A newborn baby is tested for the genetic disorder phenylketonuria, which may be treatable with bacteria engineered to compensate for an enzyme that patients lack. Credit: Andrew Harrer/Bloomberg/Getty

 

Live bacteria deliver crucial enzymes straight to the gut
Intestinal microbes can be programmed to make up for a deficiency that causes a devastating inherited disorder.

 

 

Bacteria that live in the human gut have been engineered to churn out two key enzymes, providing a possible treatment for a serious genetic disease.

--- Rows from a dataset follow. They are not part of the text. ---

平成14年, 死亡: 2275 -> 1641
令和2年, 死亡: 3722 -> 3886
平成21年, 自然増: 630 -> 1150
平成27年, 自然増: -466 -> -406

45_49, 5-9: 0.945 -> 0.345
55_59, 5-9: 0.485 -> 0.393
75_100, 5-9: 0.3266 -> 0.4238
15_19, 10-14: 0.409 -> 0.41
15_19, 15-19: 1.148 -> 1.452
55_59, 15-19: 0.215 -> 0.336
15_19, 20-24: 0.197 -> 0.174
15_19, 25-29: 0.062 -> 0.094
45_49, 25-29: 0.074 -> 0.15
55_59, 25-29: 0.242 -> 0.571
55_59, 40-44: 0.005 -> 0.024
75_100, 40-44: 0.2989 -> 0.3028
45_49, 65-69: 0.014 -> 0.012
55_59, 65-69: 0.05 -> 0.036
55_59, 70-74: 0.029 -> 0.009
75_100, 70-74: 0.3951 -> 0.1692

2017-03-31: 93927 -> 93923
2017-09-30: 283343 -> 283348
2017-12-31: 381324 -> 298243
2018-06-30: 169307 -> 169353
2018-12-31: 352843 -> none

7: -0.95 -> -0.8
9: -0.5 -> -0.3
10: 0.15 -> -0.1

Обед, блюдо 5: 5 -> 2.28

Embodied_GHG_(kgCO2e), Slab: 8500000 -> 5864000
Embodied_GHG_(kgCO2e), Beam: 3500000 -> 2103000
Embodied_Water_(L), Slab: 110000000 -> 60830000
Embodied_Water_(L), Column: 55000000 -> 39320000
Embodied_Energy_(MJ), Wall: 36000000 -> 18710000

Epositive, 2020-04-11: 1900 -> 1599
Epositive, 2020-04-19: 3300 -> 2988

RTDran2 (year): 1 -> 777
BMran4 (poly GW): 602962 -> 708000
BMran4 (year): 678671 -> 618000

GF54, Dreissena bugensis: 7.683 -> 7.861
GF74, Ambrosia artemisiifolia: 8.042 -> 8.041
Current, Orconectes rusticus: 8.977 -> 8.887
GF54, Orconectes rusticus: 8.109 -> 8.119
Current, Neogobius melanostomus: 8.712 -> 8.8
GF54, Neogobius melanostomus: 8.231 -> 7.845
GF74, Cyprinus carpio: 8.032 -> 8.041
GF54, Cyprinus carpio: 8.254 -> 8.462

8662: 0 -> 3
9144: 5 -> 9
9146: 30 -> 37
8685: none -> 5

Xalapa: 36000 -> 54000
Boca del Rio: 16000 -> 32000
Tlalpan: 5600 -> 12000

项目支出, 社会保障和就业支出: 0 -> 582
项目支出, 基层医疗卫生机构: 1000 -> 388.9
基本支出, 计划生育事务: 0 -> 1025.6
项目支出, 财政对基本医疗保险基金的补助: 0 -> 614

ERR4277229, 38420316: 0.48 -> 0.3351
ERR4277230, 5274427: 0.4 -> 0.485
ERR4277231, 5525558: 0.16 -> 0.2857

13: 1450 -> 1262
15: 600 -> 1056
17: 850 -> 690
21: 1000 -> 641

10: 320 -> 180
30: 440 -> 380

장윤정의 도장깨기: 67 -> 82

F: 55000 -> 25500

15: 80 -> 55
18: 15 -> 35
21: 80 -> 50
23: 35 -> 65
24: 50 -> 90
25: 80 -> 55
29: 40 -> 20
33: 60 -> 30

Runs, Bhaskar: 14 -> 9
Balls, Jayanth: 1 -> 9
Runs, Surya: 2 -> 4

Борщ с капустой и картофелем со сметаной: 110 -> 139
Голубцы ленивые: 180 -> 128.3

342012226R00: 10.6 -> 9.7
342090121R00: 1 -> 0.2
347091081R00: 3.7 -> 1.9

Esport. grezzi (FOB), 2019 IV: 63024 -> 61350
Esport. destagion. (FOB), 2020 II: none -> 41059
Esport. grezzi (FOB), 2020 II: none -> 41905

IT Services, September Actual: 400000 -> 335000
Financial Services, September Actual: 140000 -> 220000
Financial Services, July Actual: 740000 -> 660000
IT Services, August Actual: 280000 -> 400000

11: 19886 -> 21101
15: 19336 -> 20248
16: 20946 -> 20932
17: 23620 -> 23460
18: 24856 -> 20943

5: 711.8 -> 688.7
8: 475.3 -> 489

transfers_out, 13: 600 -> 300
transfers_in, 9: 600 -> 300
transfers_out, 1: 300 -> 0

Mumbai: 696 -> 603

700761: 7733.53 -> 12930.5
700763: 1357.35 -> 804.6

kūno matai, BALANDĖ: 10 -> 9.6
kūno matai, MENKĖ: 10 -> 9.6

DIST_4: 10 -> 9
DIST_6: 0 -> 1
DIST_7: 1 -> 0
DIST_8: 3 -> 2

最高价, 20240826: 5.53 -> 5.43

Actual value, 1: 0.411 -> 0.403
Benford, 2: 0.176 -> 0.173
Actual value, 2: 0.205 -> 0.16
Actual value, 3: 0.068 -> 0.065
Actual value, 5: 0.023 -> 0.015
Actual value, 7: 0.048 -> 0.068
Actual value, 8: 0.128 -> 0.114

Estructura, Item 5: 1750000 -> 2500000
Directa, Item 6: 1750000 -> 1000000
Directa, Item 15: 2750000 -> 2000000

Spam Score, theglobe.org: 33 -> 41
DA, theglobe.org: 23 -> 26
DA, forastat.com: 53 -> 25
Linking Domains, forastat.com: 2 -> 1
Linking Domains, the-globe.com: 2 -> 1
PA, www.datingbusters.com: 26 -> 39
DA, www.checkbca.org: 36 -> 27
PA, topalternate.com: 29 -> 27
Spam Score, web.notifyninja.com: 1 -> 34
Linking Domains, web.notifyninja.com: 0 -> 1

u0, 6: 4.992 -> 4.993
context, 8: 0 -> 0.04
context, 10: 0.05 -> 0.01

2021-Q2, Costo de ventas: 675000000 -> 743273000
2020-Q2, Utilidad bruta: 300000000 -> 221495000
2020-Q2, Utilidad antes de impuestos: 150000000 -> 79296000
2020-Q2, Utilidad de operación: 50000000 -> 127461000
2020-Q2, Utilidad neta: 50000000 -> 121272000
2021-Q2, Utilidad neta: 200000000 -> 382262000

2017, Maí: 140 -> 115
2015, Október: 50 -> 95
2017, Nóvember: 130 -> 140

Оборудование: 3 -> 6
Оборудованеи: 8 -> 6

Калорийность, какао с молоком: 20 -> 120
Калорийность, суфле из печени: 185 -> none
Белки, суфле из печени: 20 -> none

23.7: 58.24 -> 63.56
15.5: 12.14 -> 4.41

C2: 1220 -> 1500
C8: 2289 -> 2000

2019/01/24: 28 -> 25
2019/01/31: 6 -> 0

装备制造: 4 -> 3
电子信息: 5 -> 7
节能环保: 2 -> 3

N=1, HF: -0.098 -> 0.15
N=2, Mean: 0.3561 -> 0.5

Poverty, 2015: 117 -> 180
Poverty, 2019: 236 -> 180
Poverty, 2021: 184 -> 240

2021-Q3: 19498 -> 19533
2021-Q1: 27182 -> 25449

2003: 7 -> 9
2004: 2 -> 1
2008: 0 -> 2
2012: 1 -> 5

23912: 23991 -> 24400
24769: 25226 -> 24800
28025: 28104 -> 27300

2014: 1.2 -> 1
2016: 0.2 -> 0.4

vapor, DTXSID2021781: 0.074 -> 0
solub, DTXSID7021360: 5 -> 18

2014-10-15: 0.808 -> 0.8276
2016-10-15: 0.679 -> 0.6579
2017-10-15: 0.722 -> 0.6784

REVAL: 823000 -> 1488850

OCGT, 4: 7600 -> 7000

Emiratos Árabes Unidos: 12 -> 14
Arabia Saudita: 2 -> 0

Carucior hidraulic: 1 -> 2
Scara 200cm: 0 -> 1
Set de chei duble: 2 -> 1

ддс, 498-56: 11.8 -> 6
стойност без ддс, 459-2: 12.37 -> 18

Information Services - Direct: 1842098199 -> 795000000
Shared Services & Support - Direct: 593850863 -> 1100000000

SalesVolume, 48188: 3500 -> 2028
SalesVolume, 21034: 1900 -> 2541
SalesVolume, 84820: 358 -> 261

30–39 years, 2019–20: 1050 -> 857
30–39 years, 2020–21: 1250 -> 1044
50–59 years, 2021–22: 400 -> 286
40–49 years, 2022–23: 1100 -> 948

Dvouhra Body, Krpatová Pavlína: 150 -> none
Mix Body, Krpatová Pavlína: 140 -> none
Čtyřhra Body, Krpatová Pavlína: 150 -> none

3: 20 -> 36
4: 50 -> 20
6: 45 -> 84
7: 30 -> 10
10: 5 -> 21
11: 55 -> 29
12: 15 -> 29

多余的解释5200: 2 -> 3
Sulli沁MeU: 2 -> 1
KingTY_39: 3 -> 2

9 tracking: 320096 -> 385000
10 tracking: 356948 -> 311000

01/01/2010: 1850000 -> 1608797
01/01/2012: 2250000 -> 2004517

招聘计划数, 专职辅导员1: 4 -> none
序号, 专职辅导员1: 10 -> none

People born with phenylketonuria (PKU) cannot process the amino acid phenylalanine, which is found in most proteins. Even an extremely low-protein diet may not protect people with PKU from cognitive impairments caused by a build-up of phenylalanine.

A team led by Vincent Isabella at the therapeutics firm Synlogic in Cambridge, Massachusetts, inserted the genes for two enzymes that can break down phenylalanine into the Escherichia coli strain ‘Nissle’, a bacterium often taken as a probiotic. The engineered microbe slashed levels of phenylalanine in the blood of mice with a version of the disease. Healthy monkeys that were fed both protein and engineered bacteria experienced smaller spikes of phenylalanine in their blood than monkeys that ate only protein.

The results suggest that the bacterium might offer a way to prevent the toxic build-up of phenylalanine in people with PKU. A clinical trial is now evaluating the microbe’s safety in humans.